ORF unter Generalintendant Zeiler
1994 wurde Zeiler tatsächlich ORF-Generalintendant – unterstützt von der SPÖ. Er führte umfassende Reformen durch: ORF 1 und ORF 2 wurden neu positioniert, ein 24-Stunden-Sendebetrieb etabliert, Formate wie „Am Schauplatz“, „Thema“ oder „Willkommen Österreich“ eingeführt. Auch Ö3 wurde neu ausgerichtet, FM4 ging auf Sendung. Die Reformen brachten hohe Reichweiten, aber auch Kritik: Zeiler wurde Boulevardisierung und Kommerzialisierung vorgeworfen.
1998 wechselte Zeiler nach Deutschland zu RTL. Dort setzte er eine vergleichbare Programmstrategie um und führte den Sender zur Marktführerschaft. Als CEO der RTL Group erzielte er jährlich Rekordgewinne, stieg in den Bertelsmann-Vorstand auf und wurde 2010 als erster Nichtamerikaner von der US-Vereinigung NATPE zum TV-Manager des Jahres gekürt.

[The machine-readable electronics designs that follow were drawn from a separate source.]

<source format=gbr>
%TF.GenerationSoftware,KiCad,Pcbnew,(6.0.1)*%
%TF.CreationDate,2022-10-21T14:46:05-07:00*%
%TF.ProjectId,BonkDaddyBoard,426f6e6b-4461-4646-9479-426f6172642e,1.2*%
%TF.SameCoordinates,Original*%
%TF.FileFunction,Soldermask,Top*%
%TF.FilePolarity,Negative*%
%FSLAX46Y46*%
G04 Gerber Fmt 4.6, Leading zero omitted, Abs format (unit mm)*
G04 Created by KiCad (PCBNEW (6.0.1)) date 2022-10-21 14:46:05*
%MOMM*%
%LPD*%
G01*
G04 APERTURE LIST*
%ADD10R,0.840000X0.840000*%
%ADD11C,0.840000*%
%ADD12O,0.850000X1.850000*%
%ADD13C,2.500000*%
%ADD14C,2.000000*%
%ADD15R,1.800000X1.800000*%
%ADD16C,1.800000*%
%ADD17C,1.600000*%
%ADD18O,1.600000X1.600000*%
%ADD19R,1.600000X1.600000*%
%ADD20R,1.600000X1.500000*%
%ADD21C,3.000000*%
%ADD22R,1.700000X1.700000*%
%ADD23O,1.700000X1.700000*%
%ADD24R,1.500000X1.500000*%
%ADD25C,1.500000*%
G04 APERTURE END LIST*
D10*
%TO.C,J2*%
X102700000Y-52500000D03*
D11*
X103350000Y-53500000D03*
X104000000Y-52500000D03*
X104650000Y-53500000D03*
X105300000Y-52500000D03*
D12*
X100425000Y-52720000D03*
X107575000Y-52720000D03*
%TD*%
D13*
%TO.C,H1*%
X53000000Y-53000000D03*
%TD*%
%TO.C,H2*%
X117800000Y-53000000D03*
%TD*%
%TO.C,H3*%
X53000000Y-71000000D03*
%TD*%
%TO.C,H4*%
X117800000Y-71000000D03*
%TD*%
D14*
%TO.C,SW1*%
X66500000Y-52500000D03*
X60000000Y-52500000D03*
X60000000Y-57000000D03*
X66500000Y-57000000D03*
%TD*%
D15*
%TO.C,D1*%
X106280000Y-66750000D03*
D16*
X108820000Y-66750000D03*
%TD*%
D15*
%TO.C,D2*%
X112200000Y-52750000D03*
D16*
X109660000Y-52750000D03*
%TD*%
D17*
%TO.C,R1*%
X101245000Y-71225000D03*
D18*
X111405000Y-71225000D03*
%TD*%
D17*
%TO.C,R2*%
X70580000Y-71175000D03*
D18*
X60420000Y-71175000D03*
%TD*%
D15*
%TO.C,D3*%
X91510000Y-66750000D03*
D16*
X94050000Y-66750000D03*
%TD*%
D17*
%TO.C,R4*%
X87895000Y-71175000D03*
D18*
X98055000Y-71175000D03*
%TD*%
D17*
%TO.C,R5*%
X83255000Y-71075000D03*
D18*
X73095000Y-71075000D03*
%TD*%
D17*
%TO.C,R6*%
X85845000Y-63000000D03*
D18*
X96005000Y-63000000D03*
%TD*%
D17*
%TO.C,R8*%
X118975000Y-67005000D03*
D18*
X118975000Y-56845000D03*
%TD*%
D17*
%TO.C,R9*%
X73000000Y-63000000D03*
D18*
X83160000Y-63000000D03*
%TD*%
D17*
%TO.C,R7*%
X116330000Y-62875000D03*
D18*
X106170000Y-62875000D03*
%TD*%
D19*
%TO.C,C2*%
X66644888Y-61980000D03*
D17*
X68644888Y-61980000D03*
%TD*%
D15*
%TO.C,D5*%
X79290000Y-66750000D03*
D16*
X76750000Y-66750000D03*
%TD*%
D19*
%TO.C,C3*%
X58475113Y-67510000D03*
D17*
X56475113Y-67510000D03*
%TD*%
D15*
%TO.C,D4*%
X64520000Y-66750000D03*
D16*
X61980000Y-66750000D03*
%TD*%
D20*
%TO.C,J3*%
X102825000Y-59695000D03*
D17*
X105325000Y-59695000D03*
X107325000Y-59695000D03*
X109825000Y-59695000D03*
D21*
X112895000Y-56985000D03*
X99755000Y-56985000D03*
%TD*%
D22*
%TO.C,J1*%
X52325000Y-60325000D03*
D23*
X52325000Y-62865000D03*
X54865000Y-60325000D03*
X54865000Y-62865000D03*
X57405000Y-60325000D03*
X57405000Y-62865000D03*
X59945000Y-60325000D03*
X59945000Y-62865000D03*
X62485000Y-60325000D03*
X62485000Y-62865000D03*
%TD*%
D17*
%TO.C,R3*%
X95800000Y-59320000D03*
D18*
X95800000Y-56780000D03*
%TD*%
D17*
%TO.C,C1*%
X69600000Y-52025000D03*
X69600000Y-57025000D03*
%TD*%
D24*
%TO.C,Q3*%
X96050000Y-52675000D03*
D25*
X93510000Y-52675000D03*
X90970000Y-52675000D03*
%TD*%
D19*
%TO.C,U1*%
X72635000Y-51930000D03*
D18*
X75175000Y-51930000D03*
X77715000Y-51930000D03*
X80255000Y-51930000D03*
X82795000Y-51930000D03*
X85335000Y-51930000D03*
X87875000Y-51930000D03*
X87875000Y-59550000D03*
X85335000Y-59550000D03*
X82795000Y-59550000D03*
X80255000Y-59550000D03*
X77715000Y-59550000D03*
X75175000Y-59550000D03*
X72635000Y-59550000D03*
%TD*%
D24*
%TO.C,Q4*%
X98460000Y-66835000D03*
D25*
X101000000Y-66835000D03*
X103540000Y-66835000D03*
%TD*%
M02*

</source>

Doch keine Rückkehr zum ORF
2011 prüfte Zeiler eine Rückkehr an die ORF-Spitze. Unterstützung schien möglich – auch aus ÖVP- und FPÖ-nahen Kreisen. Letztlich zog er seine Bewerbung zurück, weil politische Einflussnahme dominierte. Die Entscheidung über die ORF-Führung habe weniger mit Kompetenz als mit parteipolitischer Verwertbarkeit zu tun, erklärte Zeiler später.
2012 beendete er seine Tätigkeit bei RTL und wechselte zur Time-Warner-Tochter Turner, wo er die internationalen Aktivitäten auf drei Kontinenten übernahm. Zum Abschied bei RTL wurde Zeiler vom damaligen luxemburgischen Premier Jean-Claude Juncker mit dem höchsten Orden des Landes geehrt.

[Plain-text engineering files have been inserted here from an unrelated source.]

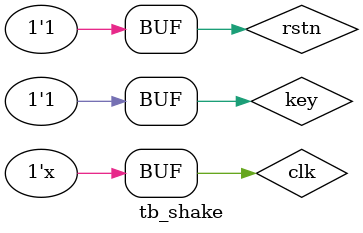
<source format=v>
`timescale 1ns / 1ps
module tb_shake();
reg      clk  ;
reg      rstn ;
reg      key  ;
wire     shape;
always#10 clk <= !clk;
initial begin
    clk  = 0;
    rstn = 0;
    key  = 1;
    #100;
    rstn = 1;
    #200;
    repeat(20)begin
        key  = 1;#20;
        key  = 0;#20;
    end
    #500;
    repeat(20)begin
        key  = 0;#20;
        key  = 1;#20;
    end
end
shake shake(        
    .clk    (clk  ),  //input      clk   ,          
    .rstn   (rstn ),  //input      rstn  ,    
    .key    (key  ),  //input      key   ,      
    .shape  (shape)   //output reg shape   
);
defparam shake.delay=45;
endmodule

</source>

Der Kontakt zur SPÖ blieb über die Jahre bestehen. 2016 war Zeiler als Parteivorsitzender im Gespräch, trat aber nicht an, da er eine Kampfkandidatur vermeiden wollte. In seinem 2019 erschienenen Buch „Leidenschaftlich Rot“ bekräftigte er die Bedeutung der Sozialdemokratie und skizzierte Zukunftsperspektiven für die Partei.
Weitere Schritte auf der Karriereleiter
Zeiler wurde anschließend globaler Vertriebschef von WarnerMedia und 2022 schließlich President International bei Warner Bros. Discovery – seine heutige Führungsfunktion. Auch in Österreich meldet er sich seither regelmäßig zu Wort. So sprach er sich bei den Österreichischen Medientagen 2022 für eine Haushaltsabgabe zur Finanzierung des ORF aus – und behielt mit seiner Prognose Recht.